During the height of the pandemic, U.S. Census Bureau data showed a fivefold increase in Black households homeschooling, and many have not returned to traditional schools once they reopened. What the data does not show, however, is why so many Black families made the switch.
Three reasons motivated Didakeje Griffin, a mom of two children in Birmingham, Alabama: she wanted her children to be safe from bullies, to learn their cultural heritage, and to experience freedom.
“I want to first have time to cultivate my children’s African-American culture, their Nigerian history and heritage before anyone tries to tell them who they are,” Griffin told the NPR affiliate in Birmingham. “So really, COVID, it was the catalyst, but our children’s cultural identity was the reason that we kept going.”

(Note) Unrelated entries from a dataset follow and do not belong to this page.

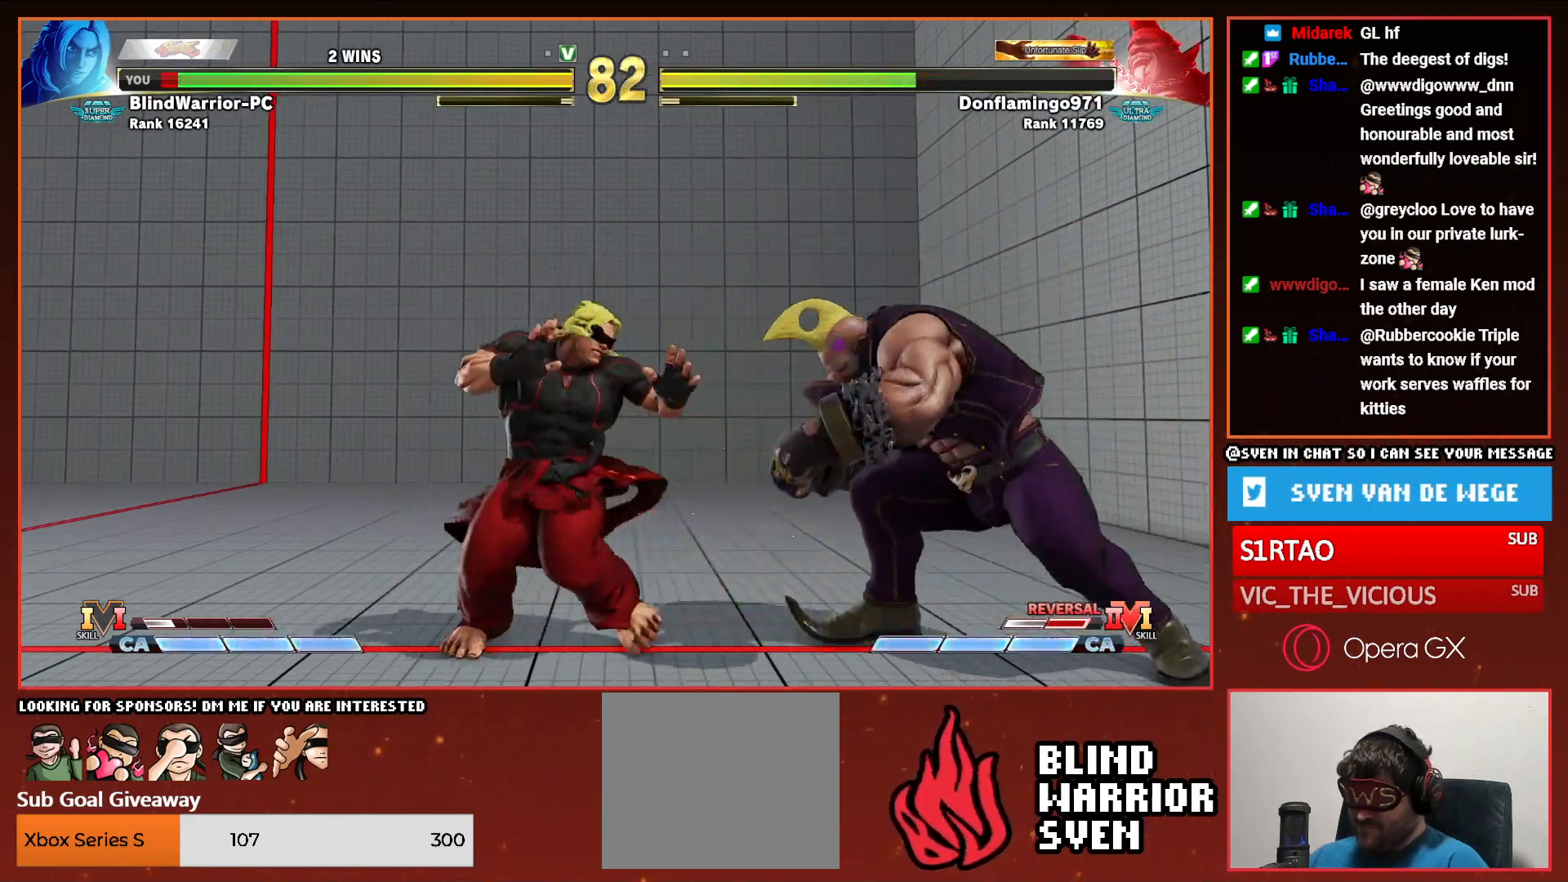
{"buttons": ["DPAD_DOWN", "DPAD_LEFT"], "events": []}
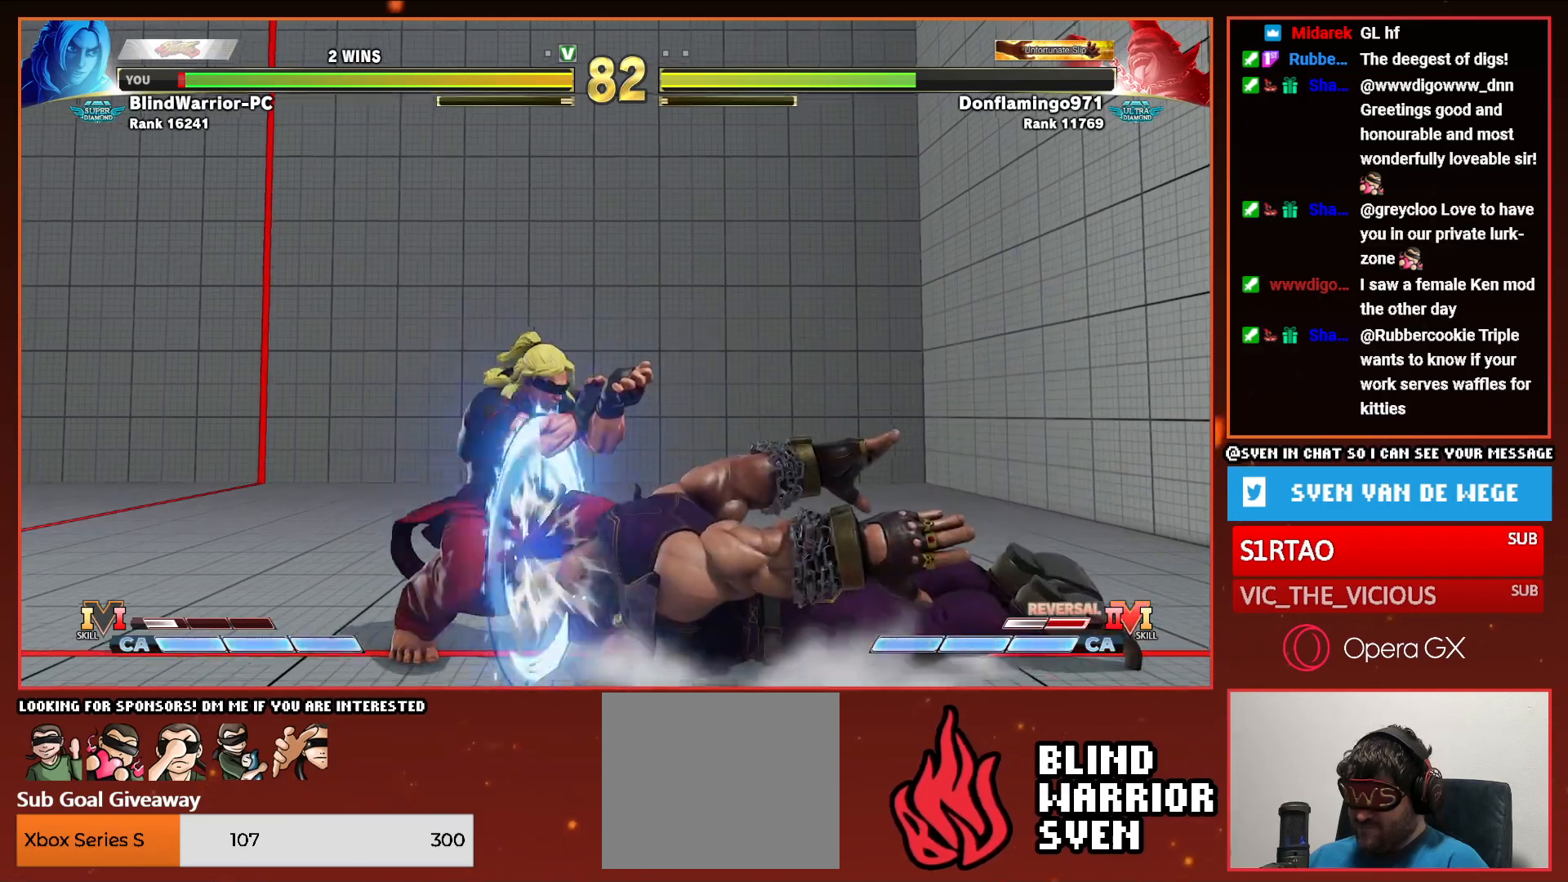
{"buttons": ["TRIANGLE", "DPAD_DOWN", "DPAD_LEFT"], "events": [[100, "DPAD_DOWN", "up"], [233, "DPAD_DOWN", "down"], [317, "TRIANGLE", "down"], [383, "TRIANGLE", "up"], [450, "TRIANGLE", "down"]]}
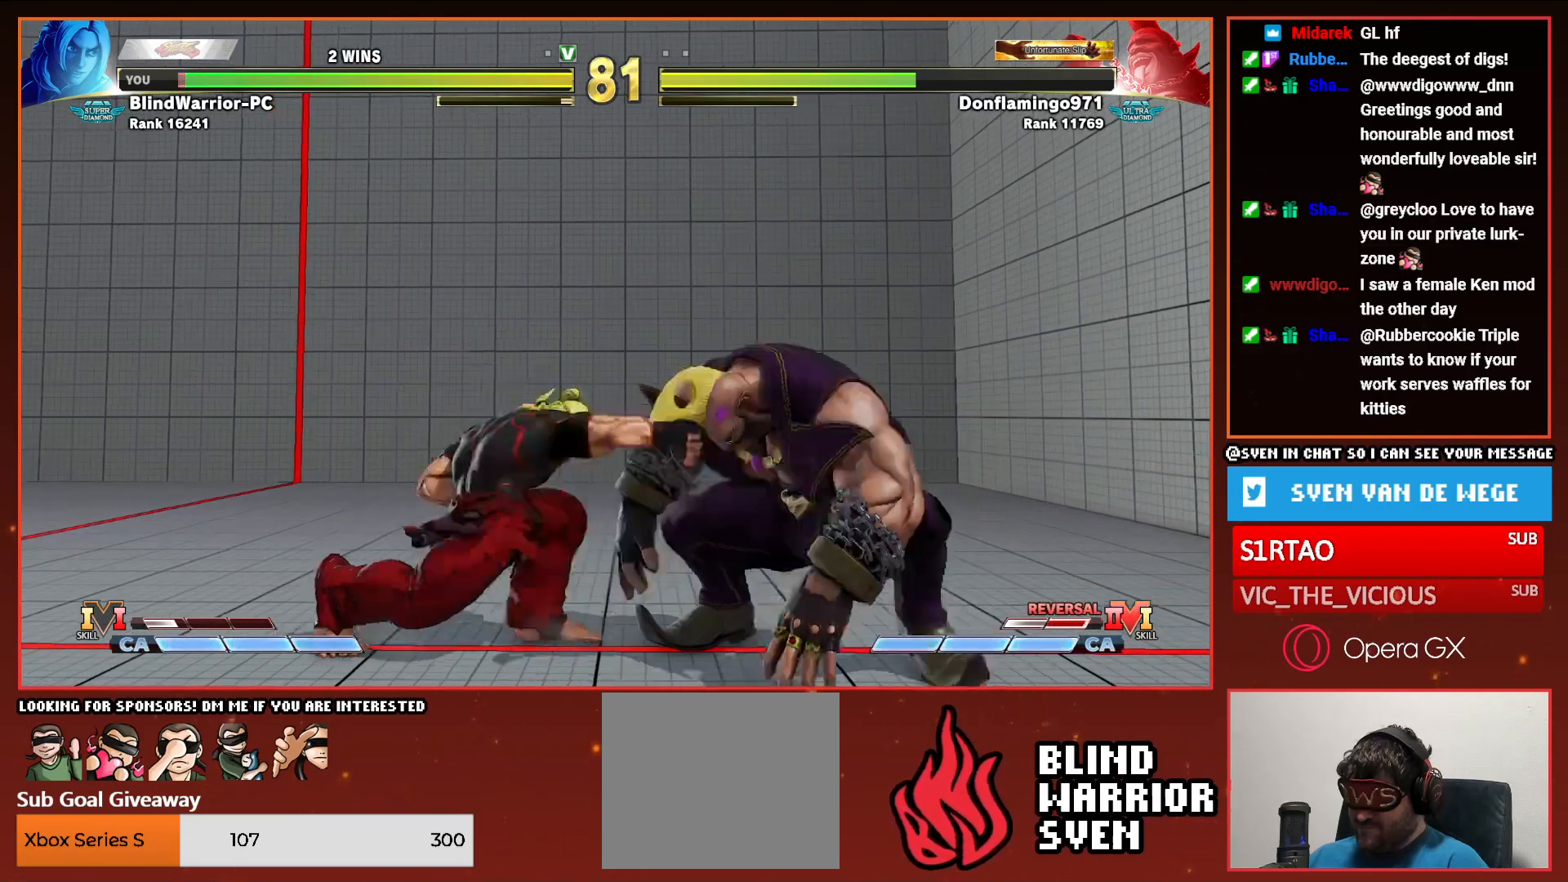
{"buttons": ["CROSS", "DPAD_DOWN"], "events": [[50, "DPAD_DOWN", "up"], [50, "DPAD_LEFT", "up"], [50, "TRIANGLE", "up"], [117, "CIRCLE", "down"], [117, "TRIANGLE", "down"], [233, "CIRCLE", "up"], [233, "TRIANGLE", "up"], [450, "DPAD_DOWN", "down"], [483, "CROSS", "down"]]}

To gain the support she needed to keep going, Griffin joined the Black Homeschoolers of Birmingham, a group co-founded in 2018 by local homeschooling moms Yalonda Chandler and Jennifer Duckworth. The group offers several programs, like a virtual debate club (Batman versus Superman was a recent topic), P.E., and music. Mostly, though, the group focuses on connecting families with each other and offering encouragement, guidance, and access to information.
With connections made through the group, families regularly gather at field trips and other in-person opportunities for their children to come together.
“Sometimes, with homeschoolers, they’re used to going it alone,” says Chandler, co-founder of Black Homeschoolers of Birmingham. “We’ve been taking more steps to create more safe spaces for engagement with students and parents to learn, play, and grow.”
The group has grown from two families to more than 95 families in just four years. Now, Black Homeschoolers of Birmingham is holding annual summits, including a recent gathering in partnership with HSLDA.